Another interesting factor may be that when borrowing for education we are not borrowing against a fixed asset like a car or the value of a house. There is no tangible product involved. Do we do different computations in our head than if we borrow against something much more amorphous like future earnings with a college degree? Do students and their families get “stars in their eyes” when they look at college in a way that outstrips what we do when we look to buy something physical? Clearly people fall in love with houses and cars and buy more than they can handle, but it seems to us that there is something particularly interesting about college. Students and their families often stay with the plan and finish the college degree even when the payments start to bite or debt rises. In higher education, we love that kind of loyalty, but is it good for the students or is this an example of colleges chasing prestige by creating an attractive image for themselves and distorting the student’s decisions?
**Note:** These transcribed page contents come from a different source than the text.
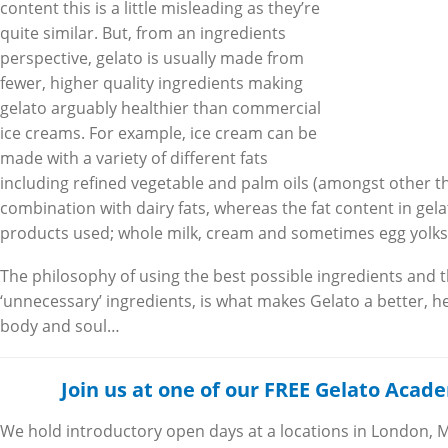
content this is a little misleading as they’re
quite similar. But, from an ingredients
perspective, gelato is usually made from
fewer, higher quality ingredients making
gelato arguably healthier than commercial
ice creams. For example, ice cream can be
made with a variety of different fats
including refined vegetable and palm oils (amongst other th
combination with dairy fats, whereas the fat content in gel
products used; whole milk, cream and sometimes egg yolks
The philosophy of using the best possible ingredients and 
‘unnecessary’ ingredients, is what makes Gelato a better, h
body and soul…
Join us at one of our FREE Gelato Aca
We hold introductory open days at a locations in London, 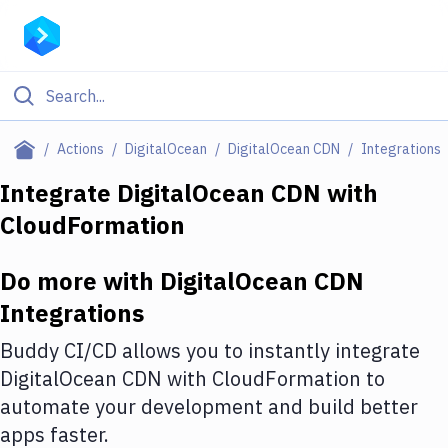
Filter By Category
Actions
DigitalOcean
DigitalOcean CDN
Integrations
All
Integrate
DigitalOcean CDN
with
CloudFormation
Deploy to Server
Deploy to IaaS/PaaS
Do more with
DigitalOcean CDN
Amazon Web Services
Integrations
DigitalOcean
Buddy CI/CD allows you to instantly integrate
DigitalOcean CDN
with
CloudFormation
to
Google Cloud Platform
automate your development and build better
Build Actions
apps faster.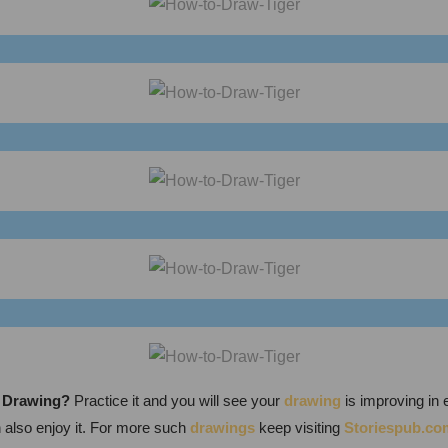
y Drawing
?
Practice it and you will see your
drawing
is improving in 
n also enjoy it. For more such
drawings
keep visiting
Storiespub.co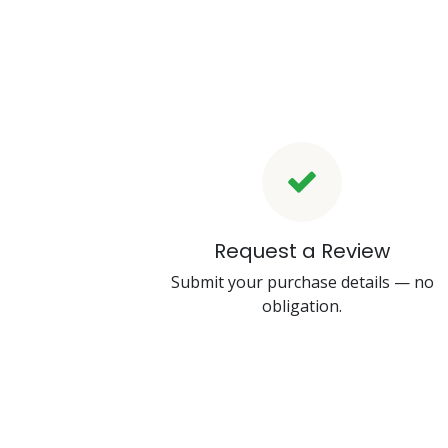
Request a Review
Submit your purchase details — no
obligation.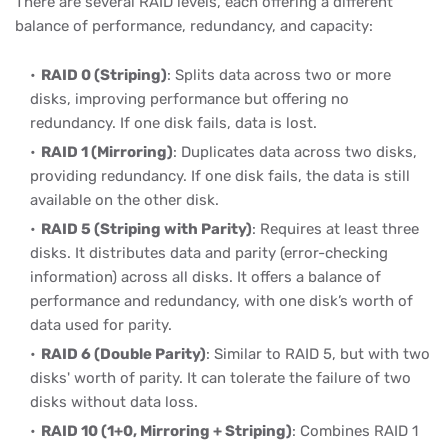
There are several RAID levels, each offering a different
balance of performance, redundancy, and capacity:
RAID 0 (Striping)
: Splits data across two or more
disks, improving performance but offering no
redundancy. If one disk fails, data is lost.
RAID 1 (Mirroring)
: Duplicates data across two disks,
providing redundancy. If one disk fails, the data is still
available on the other disk.
RAID 5 (Striping with Parity)
: Requires at least three
disks. It distributes data and parity (error-checking
information) across all disks. It offers a balance of
performance and redundancy, with one disk’s worth of
data used for parity.
RAID 6 (Double Parity)
: Similar to RAID 5, but with two
disks' worth of parity. It can tolerate the failure of two
disks without data loss.
RAID 10 (1+0, Mirroring + Striping)
: Combines RAID 1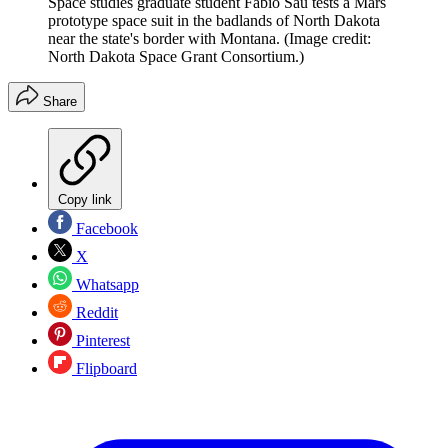
Space studies graduate student Fabio Sau tests a Mars
prototype space suit in the badlands of North Dakota
near the state's border with Montana.
(Image credit:
North Dakota Space Grant Consortium.)
Share
Copy link
Facebook
X
Whatsapp
Reddit
Pinterest
Flipboard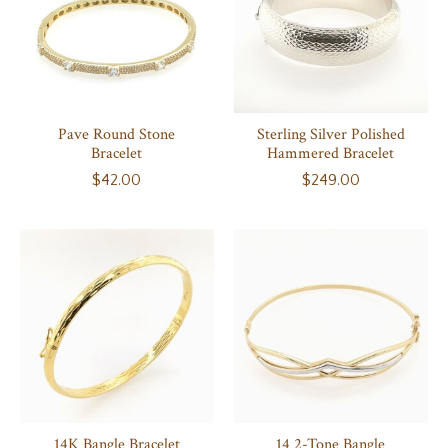
Pave Round Stone
Sterling Silver Polished
Bracelet
Hammered Bracelet
$42.00
$249.00
14K Bangle Bracelet
14 2-Tone Bangle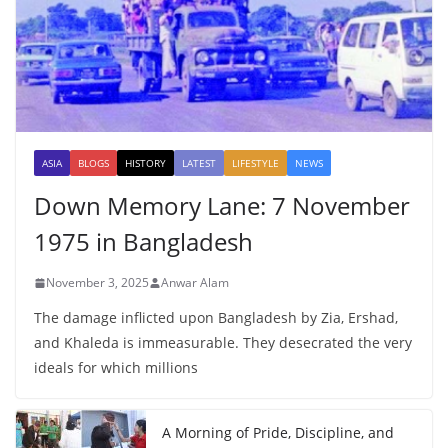
ASIA
BLOGS
HISTORY
LATEST
LIFESTYLE
NEWS
Down Memory Lane: 7 November
1975 in Bangladesh
November 3, 2025
Anwar Alam
The damage inflicted upon Bangladesh by Zia, Ershad,
and Khaleda is immeasurable. They desecrated the very
ideals for which millions
A Morning of Pride, Discipline, and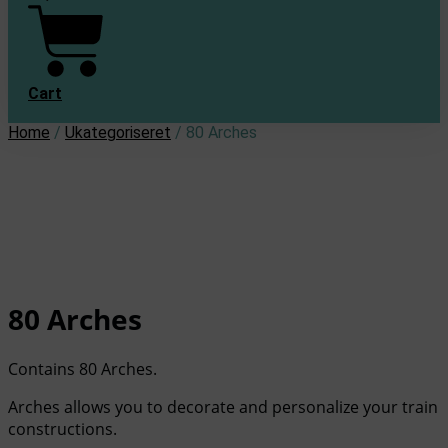
Cart
Home
/
Ukategoriseret
/ 80 Arches
80 Arches
Contains 80 Arches.
Arches allows you to decorate and personalize your train
constructions.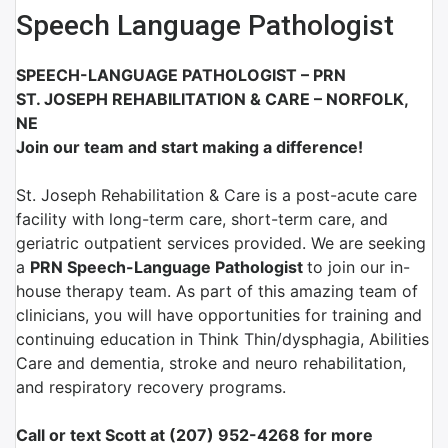
Speech Language Pathologist
SPEECH-LANGUAGE PATHOLOGIST – PRN
ST. JOSEPH REHABILITATION & CARE – NORFOLK,
NE
Join our team and start making a difference!
St. Joseph Rehabilitation & Care is a post-acute care
facility with long-term care, short-term care, and
geriatric outpatient services provided. We are seeking
a
PRN Speech-Language Pathologist
to join our in-
house therapy team. As part of this amazing team of
clinicians, you will have opportunities for training and
continuing education in Think Thin/dysphagia, Abilities
Care and dementia, stroke and neuro rehabilitation,
and respiratory recovery programs.
Call or text Scott at (207) 952-4268 for more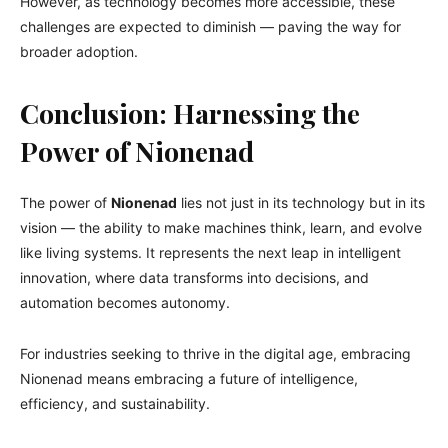
However, as technology becomes more accessible, these
challenges are expected to diminish — paving the way for
broader adoption.
Conclusion: Harnessing the
Power of Nionenad
The power of
Nionenad
lies not just in its technology but in its
vision — the ability to make machines think, learn, and evolve
like living systems. It represents the next leap in intelligent
innovation, where data transforms into decisions, and
automation becomes autonomy.
For industries seeking to thrive in the digital age, embracing
Nionenad means embracing a future of intelligence,
efficiency, and sustainability.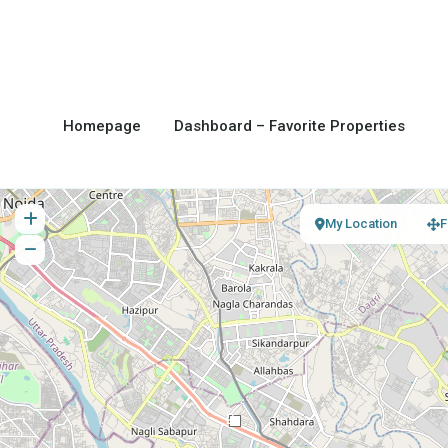
Homepage
Dashboard – Favorite Properties
My Location
F
2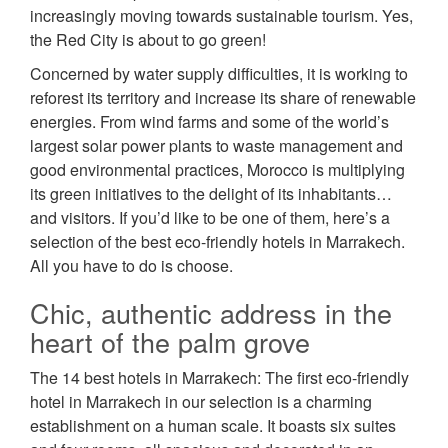
increasingly moving towards sustainable tourism. Yes,
the Red City is about to go green!
Concerned by water supply difficulties, it is working to
reforest its territory and increase its share of renewable
energies. From wind farms and some of the world’s
largest solar power plants to waste management and
good environmental practices, Morocco is multiplying
its green initiatives to the delight of its inhabitants…
and visitors. If you’d like to be one of them, here’s a
selection of the best eco-friendly hotels in Marrakech.
All you have to do is choose.
Chic, authentic address in the
heart of the palm grove
The 14 best hotels in Marrakech: The first eco-friendly
hotel in Marrakech in our selection is a charming
establishment on a human scale. It boasts six suites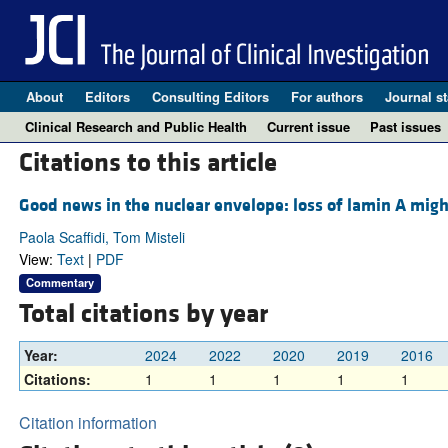
About
Editors
Consulting Editors
For authors
Journal st
Clinical Research and Public Health
Current issue
Past issues
Citations to this article
Good news in the nuclear envelope: loss of lamin A migh
Paola Scaffidi, Tom Misteli
View:
Text
|
PDF
Commentary
Total citations by year
Year:
2024
2022
2020
2019
2016
Citations:
1
1
1
1
1
Citation information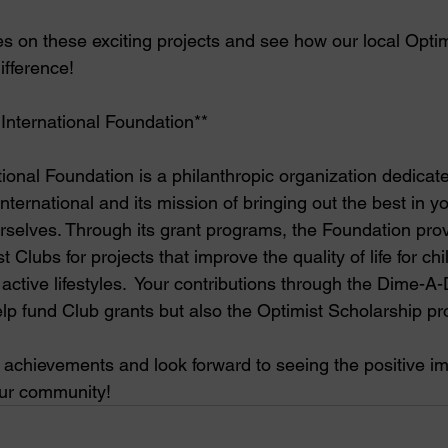
es on these exciting projects and see how our local Optim
ifference!
 International Foundation**
ional Foundation is a philanthropic organization dedicate
nternational and its mission of bringing out the best in yo
selves. Through its grant programs, the Foundation provi
 Clubs for projects that improve the quality of life for ch
ctive lifestyles.  Your contributions through the Dime-A
lp fund Club grants but also the Optimist Scholarship pr
e achievements and look forward to seeing the positive i
our community!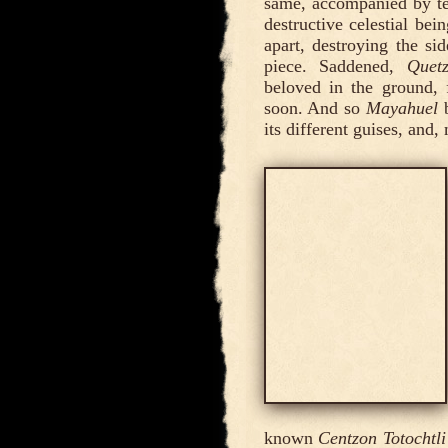
same, accompanied by te
destructive celestial bein
apart, destroying the s
piece. Saddened,
Quetz
beloved in the ground
soon. And so
Mayahuel
b
its different guises, and
known
Centzon Totochtli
So what can we contribute to this conversation? We would make the argument that while we should have the conversation about reducing college costs, we might also have the conversation about increasing the value of a college education, perhaps through experiential education. Consider briefly Cooperative Education where students work full-time at a paid internship for a substantial period often outside the university in authentic jobs in companies that partner with the university to take students. Many students in cooperative education schools repeat that experience, getting a valuable breadth of experience as well as the depth. We need more research on how much of a return on investment these and other experiential education programs actually produce in higher education. While we are at it, we need research on the claimed maturity effect that can drive a greater investment of the student’s time in their classroom education and lead to better degree completion. We will return to these topics in future blog posts.